# Set problem
In all of the items below, change "common name" to "vernacular name" and leave every other part as it is.

Data entries
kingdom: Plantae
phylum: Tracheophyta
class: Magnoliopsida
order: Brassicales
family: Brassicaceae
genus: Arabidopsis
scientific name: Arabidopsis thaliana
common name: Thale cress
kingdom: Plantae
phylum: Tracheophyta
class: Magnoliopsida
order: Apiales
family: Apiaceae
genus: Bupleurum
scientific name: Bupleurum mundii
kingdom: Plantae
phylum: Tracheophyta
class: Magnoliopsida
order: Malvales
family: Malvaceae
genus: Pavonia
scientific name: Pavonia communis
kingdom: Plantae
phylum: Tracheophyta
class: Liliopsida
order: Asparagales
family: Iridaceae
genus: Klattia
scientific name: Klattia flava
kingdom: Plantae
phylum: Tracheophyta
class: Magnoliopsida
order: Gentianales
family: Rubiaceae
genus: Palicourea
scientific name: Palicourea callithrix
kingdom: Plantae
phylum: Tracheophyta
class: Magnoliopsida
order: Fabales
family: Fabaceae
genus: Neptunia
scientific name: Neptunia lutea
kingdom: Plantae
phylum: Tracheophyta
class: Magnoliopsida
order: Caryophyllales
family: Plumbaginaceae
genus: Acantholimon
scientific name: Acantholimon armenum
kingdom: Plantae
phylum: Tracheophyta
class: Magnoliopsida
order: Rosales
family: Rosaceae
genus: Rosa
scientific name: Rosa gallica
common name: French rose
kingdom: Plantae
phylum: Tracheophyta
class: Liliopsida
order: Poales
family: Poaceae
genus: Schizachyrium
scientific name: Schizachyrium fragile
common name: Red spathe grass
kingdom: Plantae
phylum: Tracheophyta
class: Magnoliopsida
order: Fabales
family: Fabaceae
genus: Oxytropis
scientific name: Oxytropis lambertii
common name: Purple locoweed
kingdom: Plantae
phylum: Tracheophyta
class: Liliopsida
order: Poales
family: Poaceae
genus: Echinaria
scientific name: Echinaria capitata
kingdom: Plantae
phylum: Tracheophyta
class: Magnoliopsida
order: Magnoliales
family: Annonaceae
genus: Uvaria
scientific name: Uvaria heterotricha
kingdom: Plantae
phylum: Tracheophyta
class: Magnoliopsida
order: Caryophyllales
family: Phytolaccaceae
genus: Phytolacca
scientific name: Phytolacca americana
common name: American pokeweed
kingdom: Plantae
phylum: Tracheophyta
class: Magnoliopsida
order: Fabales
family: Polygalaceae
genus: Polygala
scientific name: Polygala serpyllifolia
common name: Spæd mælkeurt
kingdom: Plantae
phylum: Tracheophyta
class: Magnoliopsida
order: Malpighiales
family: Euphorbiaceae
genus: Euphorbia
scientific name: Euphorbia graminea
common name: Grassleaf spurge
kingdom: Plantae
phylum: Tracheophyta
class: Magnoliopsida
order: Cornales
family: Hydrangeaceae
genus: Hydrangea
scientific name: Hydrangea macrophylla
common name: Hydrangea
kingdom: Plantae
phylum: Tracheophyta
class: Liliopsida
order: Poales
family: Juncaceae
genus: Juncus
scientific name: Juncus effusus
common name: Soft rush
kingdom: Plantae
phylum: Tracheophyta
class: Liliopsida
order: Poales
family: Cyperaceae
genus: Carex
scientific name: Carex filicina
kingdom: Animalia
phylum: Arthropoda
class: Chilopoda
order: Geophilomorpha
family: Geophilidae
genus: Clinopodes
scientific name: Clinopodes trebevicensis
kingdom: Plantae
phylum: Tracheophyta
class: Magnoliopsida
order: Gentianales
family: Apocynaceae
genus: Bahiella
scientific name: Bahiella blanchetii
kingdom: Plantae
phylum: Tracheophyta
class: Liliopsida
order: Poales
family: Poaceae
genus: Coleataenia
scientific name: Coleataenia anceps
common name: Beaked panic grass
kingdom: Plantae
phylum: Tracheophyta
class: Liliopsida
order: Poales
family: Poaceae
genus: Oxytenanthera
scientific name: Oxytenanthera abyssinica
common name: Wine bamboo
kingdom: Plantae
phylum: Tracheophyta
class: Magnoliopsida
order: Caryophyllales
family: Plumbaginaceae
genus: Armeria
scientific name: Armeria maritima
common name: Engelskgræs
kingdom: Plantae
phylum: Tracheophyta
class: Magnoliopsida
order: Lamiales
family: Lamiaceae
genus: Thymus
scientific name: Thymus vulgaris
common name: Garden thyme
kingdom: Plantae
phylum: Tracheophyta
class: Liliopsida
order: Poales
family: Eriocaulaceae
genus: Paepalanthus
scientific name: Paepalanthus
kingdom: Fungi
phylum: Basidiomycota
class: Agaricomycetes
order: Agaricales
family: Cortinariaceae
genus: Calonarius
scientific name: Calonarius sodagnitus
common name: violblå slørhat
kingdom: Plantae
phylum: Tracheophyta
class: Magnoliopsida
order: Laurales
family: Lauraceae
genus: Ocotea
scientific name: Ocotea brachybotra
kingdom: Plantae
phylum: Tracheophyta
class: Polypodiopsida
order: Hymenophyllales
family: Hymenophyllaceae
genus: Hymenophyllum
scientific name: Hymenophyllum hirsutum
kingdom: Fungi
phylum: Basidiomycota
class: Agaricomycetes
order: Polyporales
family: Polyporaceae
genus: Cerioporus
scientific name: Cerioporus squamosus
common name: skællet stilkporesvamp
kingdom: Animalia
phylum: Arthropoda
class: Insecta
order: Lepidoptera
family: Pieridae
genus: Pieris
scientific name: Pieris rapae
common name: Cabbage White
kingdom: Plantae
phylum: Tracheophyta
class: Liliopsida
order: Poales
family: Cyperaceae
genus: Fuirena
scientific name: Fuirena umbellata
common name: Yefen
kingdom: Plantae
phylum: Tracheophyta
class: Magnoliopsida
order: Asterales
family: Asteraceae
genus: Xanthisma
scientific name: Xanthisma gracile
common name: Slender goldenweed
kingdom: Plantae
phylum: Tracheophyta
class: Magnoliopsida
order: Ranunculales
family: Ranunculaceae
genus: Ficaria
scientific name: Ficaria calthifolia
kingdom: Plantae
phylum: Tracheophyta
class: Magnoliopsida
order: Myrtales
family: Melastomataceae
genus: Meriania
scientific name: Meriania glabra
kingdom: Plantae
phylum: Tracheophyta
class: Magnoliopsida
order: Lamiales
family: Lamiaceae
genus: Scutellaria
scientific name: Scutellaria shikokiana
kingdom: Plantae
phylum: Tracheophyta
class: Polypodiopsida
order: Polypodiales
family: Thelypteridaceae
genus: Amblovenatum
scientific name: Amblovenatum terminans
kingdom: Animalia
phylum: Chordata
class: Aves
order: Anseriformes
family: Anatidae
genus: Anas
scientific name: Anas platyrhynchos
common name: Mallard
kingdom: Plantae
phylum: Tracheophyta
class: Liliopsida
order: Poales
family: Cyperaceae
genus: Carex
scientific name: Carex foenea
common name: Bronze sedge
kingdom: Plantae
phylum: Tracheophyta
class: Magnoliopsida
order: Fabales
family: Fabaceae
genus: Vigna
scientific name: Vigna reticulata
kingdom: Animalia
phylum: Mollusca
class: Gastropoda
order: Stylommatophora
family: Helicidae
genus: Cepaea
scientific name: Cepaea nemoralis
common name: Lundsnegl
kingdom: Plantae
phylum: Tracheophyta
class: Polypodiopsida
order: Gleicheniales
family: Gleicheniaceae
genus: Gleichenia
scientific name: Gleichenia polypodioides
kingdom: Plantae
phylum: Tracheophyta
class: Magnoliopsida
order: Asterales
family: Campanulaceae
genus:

# Problem solution
kingdom: Plantae
phylum: Tracheophyta
class: Magnoliopsida
order: Brassicales
family: Brassicaceae
genus: Arabidopsis
scientific name: Arabidopsis thaliana
vernacular name: Thale cress
kingdom: Plantae
phylum: Tracheophyta
class: Magnoliopsida
order: Apiales
family: Apiaceae
genus: Bupleurum
scientific name: Bupleurum mundii
kingdom: Plantae
phylum: Tracheophyta
class: Magnoliopsida
order: Malvales
family: Malvaceae
genus: Pavonia
scientific name: Pavonia communis
kingdom: Plantae
phylum: Tracheophyta
class: Liliopsida
order: Asparagales
family: Iridaceae
genus: Klattia
scientific name: Klattia flava
kingdom: Plantae
phylum: Tracheophyta
class: Magnoliopsida
order: Gentianales
family: Rubiaceae
genus: Palicourea
scientific name: Palicourea callithrix
kingdom: Plantae
phylum: Tracheophyta
class: Magnoliopsida
order: Fabales
family: Fabaceae
genus: Neptunia
scientific name: Neptunia lutea
kingdom: Plantae
phylum: Tracheophyta
class: Magnoliopsida
order: Caryophyllales
family: Plumbaginaceae
genus: Acantholimon
scientific name: Acantholimon armenum
kingdom: Plantae
phylum: Tracheophyta
class: Magnoliopsida
order: Rosales
family: Rosaceae
genus: Rosa
scientific name: Rosa gallica
vernacular name: French rose
kingdom: Plantae
phylum: Tracheophyta
class: Liliopsida
order: Poales
family: Poaceae
genus: Schizachyrium
scientific name: Schizachyrium fragile
vernacular name: Red spathe grass
kingdom: Plantae
phylum: Tracheophyta
class: Magnoliopsida
order: Fabales
family: Fabaceae
genus: Oxytropis
scientific name: Oxytropis lambertii
vernacular name: Purple locoweed
kingdom: Plantae
phylum: Tracheophyta
class: Liliopsida
order: Poales
family: Poaceae
genus: Echinaria
scientific name: Echinaria capitata
kingdom: Plantae
phylum: Tracheophyta
class: Magnoliopsida
order: Magnoliales
family: Annonaceae
genus: Uvaria
scientific name: Uvaria heterotricha
kingdom: Plantae
phylum: Tracheophyta
class: Magnoliopsida
order: Caryophyllales
family: Phytolaccaceae
genus: Phytolacca
scientific name: Phytolacca americana
vernacular name: American pokeweed
kingdom: Plantae
phylum: Tracheophyta
class: Magnoliopsida
order: Fabales
family: Polygalaceae
genus: Polygala
scientific name: Polygala serpyllifolia
vernacular name: Spæd mælkeurt
kingdom: Plantae
phylum: Tracheophyta
class: Magnoliopsida
order: Malpighiales
family: Euphorbiaceae
genus: Euphorbia
scientific name: Euphorbia graminea
vernacular name: Grassleaf spurge
kingdom: Plantae
phylum: Tracheophyta
class: Magnoliopsida
order: Cornales
family: Hydrangeaceae
genus: Hydrangea
scientific name: Hydrangea macrophylla
vernacular name: Hydrangea
kingdom: Plantae
phylum: Tracheophyta
class: Liliopsida
order: Poales
family: Juncaceae
genus: Juncus
scientific name: Juncus effusus
vernacular name: Soft rush
kingdom: Plantae
phylum: Tracheophyta
class: Liliopsida
order: Poales
family: Cyperaceae
genus: Carex
scientific name: Carex filicina
kingdom: Animalia
phylum: Arthropoda
class: Chilopoda
order: Geophilomorpha
family: Geophilidae
genus: Clinopodes
scientific name: Clinopodes trebevicensis
kingdom: Plantae
phylum: Tracheophyta
class: Magnoliopsida
order: Gentianales
family: Apocynaceae
genus: Bahiella
scientific name: Bahiella blanchetii
kingdom: Plantae
phylum: Tracheophyta
class: Liliopsida
order: Poales
family: Poaceae
genus: Coleataenia
scientific name: Coleataenia anceps
vernacular name: Beaked panic grass
kingdom: Plantae
phylum: Tracheophyta
class: Liliopsida
order: Poales
family: Poaceae
genus: Oxytenanthera
scientific name: Oxytenanthera abyssinica
vernacular name: Wine bamboo
kingdom: Plantae
phylum: Tracheophyta
class: Magnoliopsida
order: Caryophyllales
family: Plumbaginaceae
genus: Armeria
scientific name: Armeria maritima
vernacular name: Engelskgræs
kingdom: Plantae
phylum: Tracheophyta
class: Magnoliopsida
order: Lamiales
family: Lamiaceae
genus: Thymus
scientific name: Thymus vulgaris
vernacular name: Garden thyme
kingdom: Plantae
phylum: Tracheophyta
class: Liliopsida
order: Poales
family: Eriocaulaceae
genus: Paepalanthus
scientific name: Paepalanthus
kingdom: Fungi
phylum: Basidiomycota
class: Agaricomycetes
order: Agaricales
family: Cortinariaceae
genus: Calonarius
scientific name: Calonarius sodagnitus
vernacular name: violblå slørhat
kingdom: Plantae
phylum: Tracheophyta
class: Magnoliopsida
order: Laurales
family: Lauraceae
genus: Ocotea
scientific name: Ocotea brachybotra
kingdom: Plantae
phylum: Tracheophyta
class: Polypodiopsida
order: Hymenophyllales
family: Hymenophyllaceae
genus: Hymenophyllum
scientific name: Hymenophyllum hirsutum
kingdom: Fungi
phylum: Basidiomycota
class: Agaricomycetes
order: Polyporales
family: Polyporaceae
genus: Cerioporus
scientific name: Cerioporus squamosus
vernacular name: skællet stilkporesvamp
kingdom: Animalia
phylum: Arthropoda
class: Insecta
order: Lepidoptera
family: Pieridae
genus: Pieris
scientific name: Pieris rapae
vernacular name: Cabbage White
kingdom: Plantae
phylum: Tracheophyta
class: Liliopsida
order: Poales
family: Cyperaceae
genus: Fuirena
scientific name: Fuirena umbellata
vernacular name: Yefen
kingdom: Plantae
phylum: Tracheophyta
class: Magnoliopsida
order: Asterales
family: Asteraceae
genus: Xanthisma
scientific name: Xanthisma gracile
vernacular name: Slender goldenweed
kingdom: Plantae
phylum: Tracheophyta
class: Magnoliopsida
order: Ranunculales
family: Ranunculaceae
genus: Ficaria
scientific name: Ficaria calthifolia
kingdom: Plantae
phylum: Tracheophyta
class: Magnoliopsida
order: Myrtales
family: Melastomataceae
genus: Meriania
scientific name: Meriania glabra
kingdom: Plantae
phylum: Tracheophyta
class: Magnoliopsida
order: Lamiales
family: Lamiaceae
genus: Scutellaria
scientific name: Scutellaria shikokiana
kingdom: Plantae
phylum: Tracheophyta
class: Polypodiopsida
order: Polypodiales
family: Thelypteridaceae
genus: Amblovenatum
scientific name: Amblovenatum terminans
kingdom: Animalia
phylum: Chordata
class: Aves
order: Anseriformes
family: Anatidae
genus: Anas
scientific name: Anas platyrhynchos
vernacular name: Mallard
kingdom: Plantae
phylum: Tracheophyta
class: Liliopsida
order: Poales
family: Cyperaceae
genus: Carex
scientific name: Carex foenea
vernacular name: Bronze sedge
kingdom: Plantae
phylum: Tracheophyta
class: Magnoliopsida
order: Fabales
family: Fabaceae
genus: Vigna
scientific name: Vigna reticulata
kingdom: Animalia
phylum: Mollusca
class: Gastropoda
order: Stylommatophora
family: Helicidae
genus: Cepaea
scientific name: Cepaea nemoralis
vernacular name: Lundsnegl
kingdom: Plantae
phylum: Tracheophyta
class: Polypodiopsida
order: Gleicheniales
family: Gleicheniaceae
genus: Gleichenia
scientific name: Gleichenia polypodioides
kingdom: Plantae
phylum: Tracheophyta
class: Magnoliopsida
order: Asterales
family: Campanulaceae
genus:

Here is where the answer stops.